The Centre d'Artesania Catalunya hosts until September 13 the exhibition Sine Die , dedicated to the work of Luca Freschi (Forlimpopoli, Italy, 1982), one of the most unique voices in contemporary sculpture linked to ceramics and terracotta. Curated by Isaac Candelario, the exhibition proposes an immersion in an artistic universe where time, memory and the persistence of objects become central axes of a practice that oscillates between archaeology, fiction and remembrance.
The title of the exhibition, Sine Die —a Latin expression meaning 'without a specific date'— already points to an open, indefinite and suspended temporality, an idea that runs through Freschi's production from head to toe. Through terracotta and glazed ceramics, the artist constructs sculptures, assemblages and large pavements that seem to emerge from an imprecise time, as if they were vestiges of a lost civilization or fragments of a collective memory still in the process of sedimentation.
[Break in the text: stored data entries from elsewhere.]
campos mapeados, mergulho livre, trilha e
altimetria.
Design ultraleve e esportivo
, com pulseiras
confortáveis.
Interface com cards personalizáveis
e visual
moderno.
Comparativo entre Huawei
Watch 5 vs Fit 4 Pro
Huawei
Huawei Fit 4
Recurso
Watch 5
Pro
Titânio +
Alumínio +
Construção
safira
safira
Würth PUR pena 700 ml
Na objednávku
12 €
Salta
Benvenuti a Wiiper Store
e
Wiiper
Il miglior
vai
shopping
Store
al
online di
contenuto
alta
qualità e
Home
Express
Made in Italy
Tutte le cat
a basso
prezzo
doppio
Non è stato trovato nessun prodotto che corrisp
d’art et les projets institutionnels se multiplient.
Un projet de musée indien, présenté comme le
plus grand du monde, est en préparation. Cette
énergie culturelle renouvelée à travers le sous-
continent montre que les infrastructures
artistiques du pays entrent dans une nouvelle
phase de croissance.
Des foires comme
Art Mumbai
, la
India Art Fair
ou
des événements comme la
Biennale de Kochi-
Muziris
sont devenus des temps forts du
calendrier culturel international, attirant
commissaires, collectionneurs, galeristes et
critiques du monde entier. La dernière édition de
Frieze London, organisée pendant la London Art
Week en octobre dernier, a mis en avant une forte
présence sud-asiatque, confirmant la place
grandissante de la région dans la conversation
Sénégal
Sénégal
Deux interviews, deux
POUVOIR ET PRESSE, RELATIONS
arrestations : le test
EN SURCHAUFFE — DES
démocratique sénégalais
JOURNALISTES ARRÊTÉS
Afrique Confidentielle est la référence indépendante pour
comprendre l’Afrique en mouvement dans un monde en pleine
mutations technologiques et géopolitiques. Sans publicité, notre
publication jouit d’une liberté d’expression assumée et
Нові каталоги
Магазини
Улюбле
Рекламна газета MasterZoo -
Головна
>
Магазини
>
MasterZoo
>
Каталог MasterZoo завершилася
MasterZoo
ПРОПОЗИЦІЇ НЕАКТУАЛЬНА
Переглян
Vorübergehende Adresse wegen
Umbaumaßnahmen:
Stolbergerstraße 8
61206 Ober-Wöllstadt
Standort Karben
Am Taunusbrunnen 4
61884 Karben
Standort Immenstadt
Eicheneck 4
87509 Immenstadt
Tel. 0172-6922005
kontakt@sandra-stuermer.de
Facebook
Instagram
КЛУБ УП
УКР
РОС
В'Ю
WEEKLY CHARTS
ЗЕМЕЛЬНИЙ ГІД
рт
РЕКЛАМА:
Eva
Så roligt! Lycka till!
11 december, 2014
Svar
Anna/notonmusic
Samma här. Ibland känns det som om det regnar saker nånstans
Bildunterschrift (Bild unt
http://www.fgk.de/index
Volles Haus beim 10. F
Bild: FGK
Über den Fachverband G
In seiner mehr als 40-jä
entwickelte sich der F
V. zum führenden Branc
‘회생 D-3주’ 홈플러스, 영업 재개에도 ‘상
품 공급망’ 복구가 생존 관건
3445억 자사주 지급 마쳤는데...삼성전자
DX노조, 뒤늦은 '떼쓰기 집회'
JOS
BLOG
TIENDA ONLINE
Freschi's work often starts from perfectly recognizable elements - jars, anatomical fragments, fruits, tools or architectural remains - which he reproduces using molds and then reorganizes into dense, stratified and symbolic compositions. His gesture is not, however, that of an archaeologist who documents the past with a desire for fidelity, but that of a creator who reinvents it. In this process, the objects cease to be simple material remains and become traces of possible experiences, imagined cultures and latent memories.
This dimension turns Freschi into a kind of 'time collector'. His pieces function as memory capsules capable of retaining the ephemeral before it disappears, preserving its fragility and emotional charge. In this sense, his practice dialogues with the Proustian conception of memory: just as in Marcel Proust's In Search of Lost Time , everyday objects become triggers for evocations, emotions and dormant memories.
Between the reference to the classical tradition, the echo of the baroque vanitas and a fully contemporary sensibility, Luca Freschi constructs a visual universe where past and present constantly coexist. His works appeal not so much to nostalgia as to the need to retain fragments of memory in the face of the inevitable erosion of time. Sine Die is thus presented as a poetic reflection on what endures, on what remains when everything seems destined to disappear.
The exhibition can be visited at the Catalonia Crafts Centre until September 13.